Now let's dig into the numbers, because they explain that mid-pack finish cleanly. Judkins averaged 12.1 PPR points per game on a 3.6 yards-per-carry clip, and he saw eight or more defenders in the box on 45 percent of his runs — a brutal workload for a back whose passing game offered almost no relief. His rushing yards over expected came in at plus 68.7 on the season, which works out to plus 0.3 per attempt and ranks 29th among qualified runners — a hair above what an average back would've produced on those same carries, no more. The receiving role never materialized: 26 catches, 171 yards, zero receiving touchdowns on a target share of just 8 percent, with tight end Harold Fannin Junior actually leading the team in receiving. And the consistency profile is the real tell. Judkins cracked 20 PPR points exactly twice all year, posted single digits in six of fourteen games, and finished under 11 points eight times — a boom-or-bust floor masquerading as a workhorse role, almost entirely because his fantasy ceiling lived and died with goal-line carries on a team that only converted 55 percent of its red-zone trips into touchdowns.

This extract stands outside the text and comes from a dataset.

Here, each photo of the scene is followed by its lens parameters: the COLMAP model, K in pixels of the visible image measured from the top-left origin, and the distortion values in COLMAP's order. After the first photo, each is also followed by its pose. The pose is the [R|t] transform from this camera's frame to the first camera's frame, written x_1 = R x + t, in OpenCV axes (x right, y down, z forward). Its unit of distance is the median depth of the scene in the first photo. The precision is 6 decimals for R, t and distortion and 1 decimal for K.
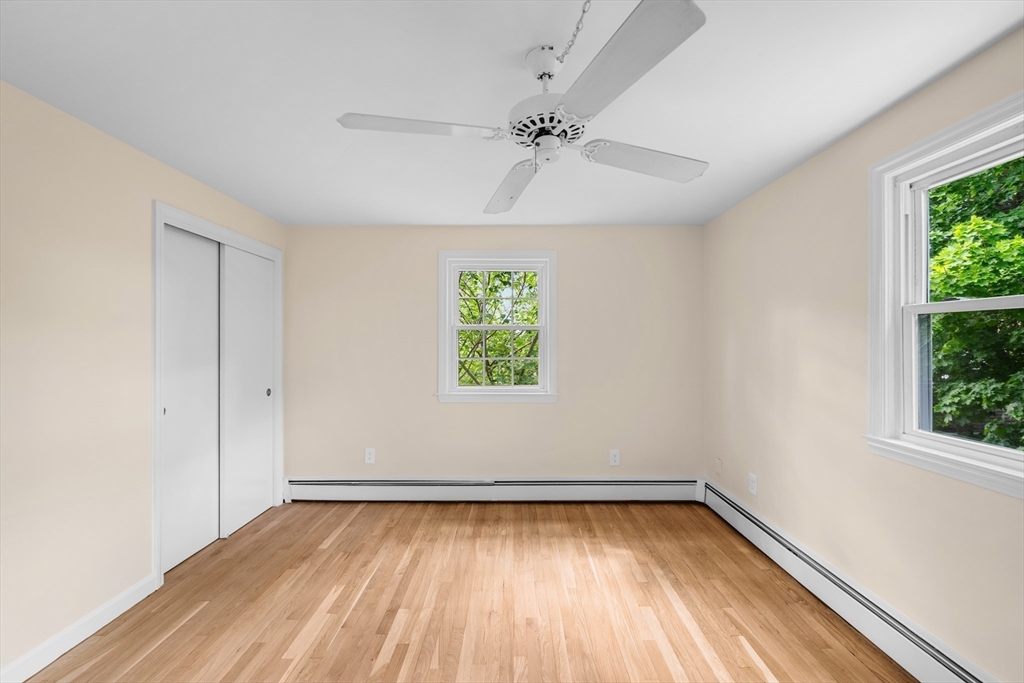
lens RADIAL K [[427.4, 0, 509.4], [0, 427.4, 344.1], [0, 0, 1]] dist [0.001704, 0.000038]
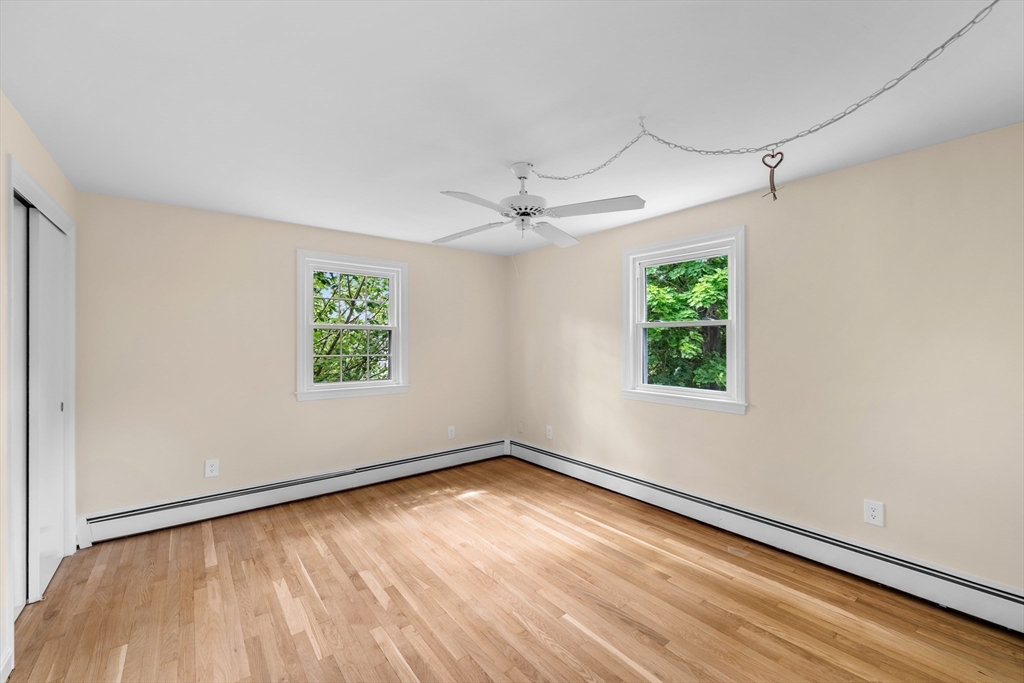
lens RADIAL K [[427.4, 0, 515.6], [0, 427.4, 340.1], [0, 0, 1]] dist [0.001704, 0.000038]
pose [[0.776686, -0.000850, 0.629887, -0.491307], [0.004584, 0.999980, -0.004303, -0.001203], [-0.629871, 0.006229, 0.776675, -0.126124]]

The play that captures the season is the Miami game in Week 7 — second quarter, first and ten, ball at the Dolphins' 46, score tied at three. Judkins took the handoff through right guard and went the distance. 46 yards, touchdown, plus 4.0 expected points added on a single snap. That game was his ceiling: 25 carries, three rushing touchdowns, 26.4 PPR points in the Browns' lone blowout win. The rest of the year was the inverse — short fields, stacked boxes, touchdown-dependent scoring. Judkins did his job. The offense around him just didn't give him many more days like that one.